Additionally, insight into NYX’s lipstick performance can feed into Benefit’s product development. The closest product Benefit stocks on Feel Unique’s site is their Double lip liner and lipstick.
Whilst the brand isn’t known for their single lipsticks, Benefit could then look into developing a unique product combo that focuses on the matte look.
Arm yourself with onsite retailer analytics to understand your brand’s true competitiveness. Benchmark performance on brand and product level. Use these insights to improve your collaboration with retailers, such as promotions and featured ads.
Social Influencers: Disrupting Traditional Content
The past few years have seen a new voice enter and dominate the content space – the social influencer. Their rising influence have pushed brands to seek out partnerships with vloggers. But, with over 8 million influencers active globally, how does a brand begin to select the right one and measure their impact objectively? In this section, we use audience analytics to answer both the who and the how when it comes to a brand’s influencer strategy.
How Does A Brand Select the Right Influencer?
Any external collaboration should feel genuine. A way to ensure this is by understanding the true needs of your audience, and aligning these with the needs and interests of your influencer’s audience.
For example, the following brands draw varying audiences by gender and by interest (which is derived through search behaviour). Too Faced and Tarte Cosmetics attracts female fashionistas, whereas Becca Cosmetics attracts the male party-goer.
Applying this analysis against a list of beauty influencers, we can see that Jaclyn Hill and Lilly Pebbles draws the female party-goer and fashionista. Patricia Bright and Lilly Pebbles attracts the equivalent male segments.
Brands can use these common audience interests to find connections with influencers. Makeup Forever could partner with Jacyln Hill and feature a hot eye shadow range for nights out. Tarte Cosmetics could also partner with Lilly Pebbles to feature the latest makeup trends for men and women.
How Can A Brand Measure An Influencer Campaign?
MAC announced a partnership with ten global beauty gurus at the start of 2017. Each guru then created their own MAC lipstick shade that represented who they were and their followers.
The below example highlights the collaboration with vlogger, Fleur De Force, across key campaign milestones – when the partnership was announced and when the lipstick was revealed.
MAC’s audience overlap with Fleur’s audience had grown with each campaign milestone, eventually reaching the level of competitor, Bobbi Brown, who also features heavily on Fleur’s vlogs.

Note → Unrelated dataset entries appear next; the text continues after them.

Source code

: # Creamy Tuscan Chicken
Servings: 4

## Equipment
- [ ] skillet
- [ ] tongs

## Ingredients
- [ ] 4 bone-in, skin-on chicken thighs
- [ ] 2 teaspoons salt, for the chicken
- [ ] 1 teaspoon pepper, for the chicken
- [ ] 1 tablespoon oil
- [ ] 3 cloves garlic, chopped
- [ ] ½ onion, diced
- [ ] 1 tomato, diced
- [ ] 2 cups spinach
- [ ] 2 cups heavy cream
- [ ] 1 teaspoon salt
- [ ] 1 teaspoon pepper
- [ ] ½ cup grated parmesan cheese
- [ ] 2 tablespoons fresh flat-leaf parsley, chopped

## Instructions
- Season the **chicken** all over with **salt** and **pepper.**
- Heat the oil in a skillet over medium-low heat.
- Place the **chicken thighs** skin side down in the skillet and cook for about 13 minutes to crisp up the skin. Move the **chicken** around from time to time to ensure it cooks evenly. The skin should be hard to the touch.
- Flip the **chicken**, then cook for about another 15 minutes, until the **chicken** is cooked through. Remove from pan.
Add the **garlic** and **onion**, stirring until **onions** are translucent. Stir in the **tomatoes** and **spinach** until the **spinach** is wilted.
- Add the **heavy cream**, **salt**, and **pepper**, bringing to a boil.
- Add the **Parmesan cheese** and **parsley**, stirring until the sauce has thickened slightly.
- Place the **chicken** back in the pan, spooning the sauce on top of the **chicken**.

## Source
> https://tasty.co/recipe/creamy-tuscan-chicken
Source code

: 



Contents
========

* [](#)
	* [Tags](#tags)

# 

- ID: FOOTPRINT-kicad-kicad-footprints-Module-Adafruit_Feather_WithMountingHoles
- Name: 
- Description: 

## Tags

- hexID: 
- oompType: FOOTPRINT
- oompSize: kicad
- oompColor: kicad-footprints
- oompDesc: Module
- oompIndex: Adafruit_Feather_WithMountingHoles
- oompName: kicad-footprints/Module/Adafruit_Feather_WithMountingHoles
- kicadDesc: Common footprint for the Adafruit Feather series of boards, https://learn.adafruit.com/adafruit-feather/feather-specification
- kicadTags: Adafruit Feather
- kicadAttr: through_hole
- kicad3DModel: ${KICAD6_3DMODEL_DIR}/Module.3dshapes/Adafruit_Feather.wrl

But who did MAC gain specifically from this collaboration and how? When we look people engaged with both MAC and Fleur De Force online, the largest increases were seen among key age groups, 18-24 and 25-34.
From partnership announcement to lipstick reveal, MAC also grew in online share. MAC saw a 20% increase in visit share, contrasting to the 52% decline for competitor, Bobbi Brown.
Genuine affinity is key to any social influencer collaboration – ensure alignment with your audience’s true interests and needs. Use audience analytics to research, select and benchmark the performance of an influencer campaign.
Profile the disruptors impacting your beauty category, including: new players, new channels and social influencers. Devise a plan of attack – combat or collaborate.
For new players, analyse the types of audiences that a brand attracts and analyse why through search intelligence. Feed these insights into your response strategy, such as PPC and content.
For retailers, equip yourself with onsite analytics to understand your brand’s true competitiveness. Use product level data to assess or strengthen retailer relationships.
For social influencers, ensure authenticity by identifying and aligning your audience’s needs and interests with the influencer’s.
Use audience analytics to benchmark the performance of an influencer campaign, such as understanding audience uplift and tracking online market share vs. the competition.